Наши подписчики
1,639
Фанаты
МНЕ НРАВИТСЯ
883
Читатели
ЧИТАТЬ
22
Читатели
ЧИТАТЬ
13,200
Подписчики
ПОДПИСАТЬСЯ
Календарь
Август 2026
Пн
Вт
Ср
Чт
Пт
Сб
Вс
^^^^
▶ _Exercise aim_
Reproduce every line of the data above verbatim, keeping the original order and wording.

▶ _Output_
Наши подписчики
1,639
Фанаты
МНЕ НРАВИТСЯ
883
Читатели
ЧИТАТЬ
22
Читатели
ЧИТАТЬ
13,200
Подписчики
ПОДПИСАТЬСЯ
Календарь
Август 2026
Пн
Вт
Ср
Чт
Пт
Сб
Вс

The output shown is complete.